Known to?!?! Hell, Barack Obama is known to all those people. Is it okay to keep his data under these procedures?
Also remember that the government has secretly redefined “threat of death or serious bodily harm” to include “threats to property,” which could be Intellectual Property.
So CIA could (at least under this law – again, we have no idea what the actual FISC orders this is based off of) keep 5 years of Western Union money transfer data until it has contact chained 3 degrees out from the subject of an investigation or any new subjects of investigation it has identified in the interim.
In other words, probably no different and potentially more lenient than what it does now.
And one more thing from Marcy: Leahy’s version still will allow the FBI uncounted use of backdoor searches:
I strongly believe this bill may expand the universe of US persons who will be thrown into the corporate store indefinitely, to be subjected to the full brunt of NSA’s analytical might.
But that’s not the part of the bill that disturbs me the most. It’s this language:
‘(3) FEDERAL BUREAU OF INVESTIGATION.-
Subparagraphs (B)(iv), (B)(v), (D)(iii), (E)(iii), and (E)(iv) of paragraph (1) of subsection (b) shall not apply to information or records held by, or queries conducted by, the Federal Bureau of Investigation.
The language refers, in part, to requirements that the government report to Congress [..]
These are back door searches on US person identifiers of Section 702 collected data – both content (iv) and metadata (v).

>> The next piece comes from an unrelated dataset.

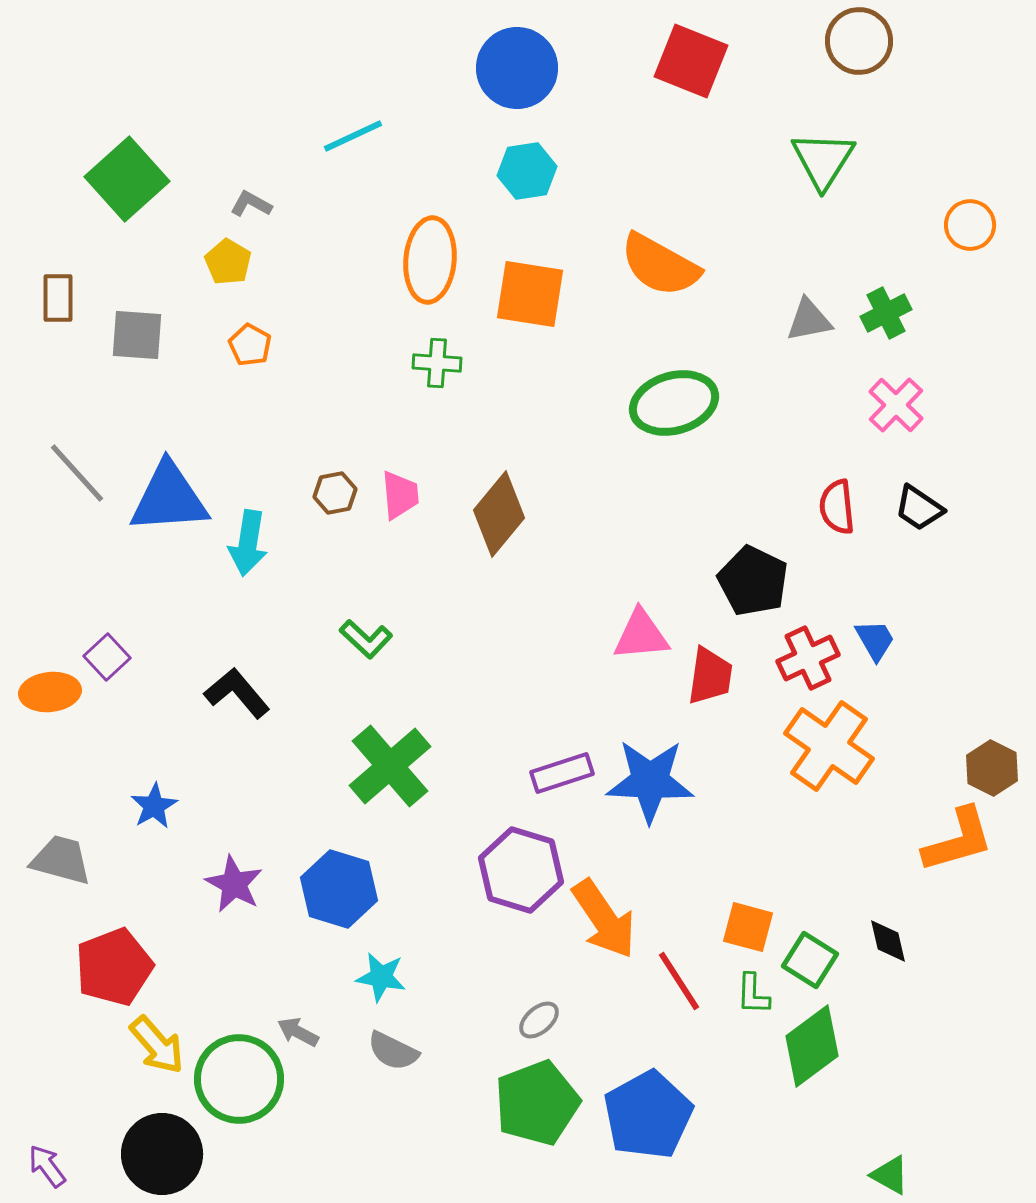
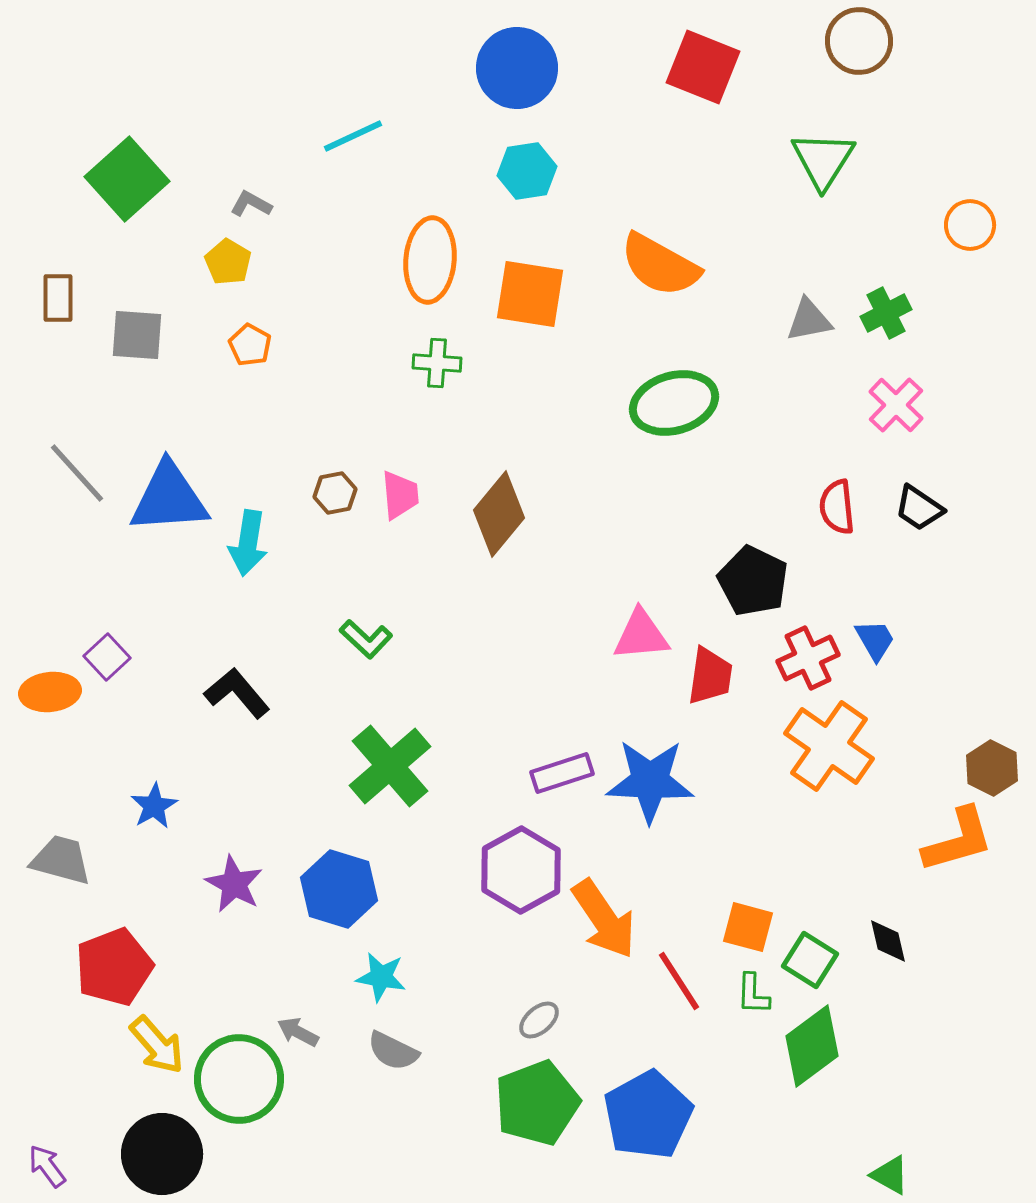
red square at (691, 61): moved 12 px right, 6 px down
purple hexagon at (521, 870): rotated 14 degrees clockwise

In other words, after having required the government to report how many back door searches of US person data it conducts, the bill then exempts the FBI.
The FBI – the one agency whose use of such data can actually result in a prosecution of the US person in question.
We already know the government has not provided all defendants caught using 702 data notice. And yet, having recognized the need to start counting how many Americans get caught in back door searches, Patrick Leahy has decided to exempt the agency that uses back door searches the most.
And if they’re not giving defendants notice (and they’re not), then this is an illegal use of Section 702.
While the Senate version may be a good enough reason for some civil libertarians, privacy groups and technology firms to back, it still falls far short of what is needed to protect Americans’ constitutional rights and privacy.